Themost popular intracellular tracking algorithm is still the greedy algorithm modified in different ways [29,30,41,57,77]. But in the case of a crowded environment and a high clutter density, it is impossible to choose the proper assignment on a per-frame basis. Multi-frame analysis can generate a reasonable increase in accuracy. The validation gate, which can be selected on the basis of the maximum possible object velocity, decreases the number of probable track continuations to a manageable value. In this case, a dynamic programming procedure becomes a feasible method of finding the global assignment optimum [54,55]. Non-deterministic algorithms, i.e. simulating annealing, give a possibility to search the global optimum in case when deterministic algorithms becomes non-efficient [86]. The non-deterministic algorithms do not guarantee the reaching of the global optimum in any given case, but in average they perform well and allow naturally include many biological events such as a new object generation, fusion, fission and decay.

The microtubule-dependent movement of intracellular vesicles can be processive enough to produce the smooth curve-like maximum-intensity projection on a time dimension. In those cases trajectories of vesicles can be found before tracking either manually or by fitting the pieces of straight line to the image [87]. After trajectory was found the 1D+t section of 3D+t image (kymogram) is preformed. The restriction to the known trajectory (kymogram) dramatically decreases the number of possible assignments. As result, the simple algorithms, i.e. “no-choice-tracking”, perform well.

The summary of tracking algorithms is presented in Table 2.

Table 2 Object tracking algorithms

4 4 Conclusion

Much work in cell biology and biophysics has been done in the field of microscopic fluorescent object tracking. From this work, a wealth of information concerning the underlying mechanisms of the molecular machinery of the cell was extracted. The physical properties of molecular motors of the kinesin, myosin and dynein superfamilies were discovered. Despite this success, the average level of sophistication in the algorithms used is still lower than that of other fields. This is partially explained by the more complex input data, where the signal-to-noise ratio is low and the complexity of system is high. At the same time, kinematical models, which are used to provide higher tracking quality, are the subject of continuing research. This precludes the researcher from the use of a model of motion in the tracking algorithm. High clutter density and essentially non-homogenous backgrounds in live-cell fluorescent microscopy have effects, such that, e.g., the number of endosomes which human beings can see in a movie is much higher than the number of endosomes one can see in still images. The current state-of-the-art object searching algorithms, which are based on function fitting procedures, can find virtually all the objects visible on one frame. However, this is considerably fewer than can be seen in a movie. In the case of many fast objects in a crowded surrounding, the human eye is still better than the best software available. Yet lowering the object search threshold can result in an explosion of clutter density that almost prohibits tracking. The track-before-detecting approach [37,85], where the object search is performed in the close vicinity of the predicted track position, can be performed with a much lower threshold, and this looks promising. Generally, development of probabilistic predictive algorithms, like MHT and JPDA, which are appropriate to the movement of biological objects, is fruitful direction of future research too.

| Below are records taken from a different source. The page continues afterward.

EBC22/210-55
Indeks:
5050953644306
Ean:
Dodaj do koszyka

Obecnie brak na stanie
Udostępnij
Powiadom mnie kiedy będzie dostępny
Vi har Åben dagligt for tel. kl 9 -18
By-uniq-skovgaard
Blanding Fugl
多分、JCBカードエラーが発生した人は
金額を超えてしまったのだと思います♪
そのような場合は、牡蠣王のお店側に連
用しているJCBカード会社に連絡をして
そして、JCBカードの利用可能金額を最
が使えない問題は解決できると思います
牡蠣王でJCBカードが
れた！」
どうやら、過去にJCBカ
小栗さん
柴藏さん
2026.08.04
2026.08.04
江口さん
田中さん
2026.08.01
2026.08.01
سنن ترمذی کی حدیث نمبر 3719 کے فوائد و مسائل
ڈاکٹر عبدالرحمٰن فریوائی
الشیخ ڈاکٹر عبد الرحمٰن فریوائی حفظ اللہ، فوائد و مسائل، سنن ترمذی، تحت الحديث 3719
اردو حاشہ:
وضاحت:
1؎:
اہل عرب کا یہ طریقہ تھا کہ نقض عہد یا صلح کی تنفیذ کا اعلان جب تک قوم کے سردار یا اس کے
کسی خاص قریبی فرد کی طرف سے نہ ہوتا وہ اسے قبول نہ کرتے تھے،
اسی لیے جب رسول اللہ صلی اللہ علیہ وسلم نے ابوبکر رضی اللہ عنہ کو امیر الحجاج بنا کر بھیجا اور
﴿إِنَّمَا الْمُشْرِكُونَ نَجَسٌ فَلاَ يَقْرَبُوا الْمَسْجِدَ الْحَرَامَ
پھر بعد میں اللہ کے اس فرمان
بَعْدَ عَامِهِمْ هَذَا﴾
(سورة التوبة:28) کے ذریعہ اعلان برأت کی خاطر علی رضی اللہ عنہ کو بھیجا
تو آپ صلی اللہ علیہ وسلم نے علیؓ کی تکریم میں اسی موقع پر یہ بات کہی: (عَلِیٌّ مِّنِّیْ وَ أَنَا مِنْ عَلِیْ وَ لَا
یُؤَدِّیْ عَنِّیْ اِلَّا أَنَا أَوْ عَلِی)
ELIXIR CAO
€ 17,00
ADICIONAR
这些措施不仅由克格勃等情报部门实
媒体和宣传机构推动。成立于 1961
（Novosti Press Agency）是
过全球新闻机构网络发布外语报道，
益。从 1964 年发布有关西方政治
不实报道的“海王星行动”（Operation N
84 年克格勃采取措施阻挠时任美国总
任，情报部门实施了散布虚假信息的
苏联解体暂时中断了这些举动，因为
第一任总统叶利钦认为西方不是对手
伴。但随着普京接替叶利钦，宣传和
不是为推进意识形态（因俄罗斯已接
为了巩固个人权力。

Another possible direction is an iterative approach: the initial tracking is performed by greedy algorithm, than the model of object movement is generated and model-based probabilistic approach is used for tracking. On base of second tracking model is refined and process is repeated. The demand to the more reliable tracking of low intensity objects and new development in the microscopy techniques open the wide field for the future research in the intracellular object tracking filed.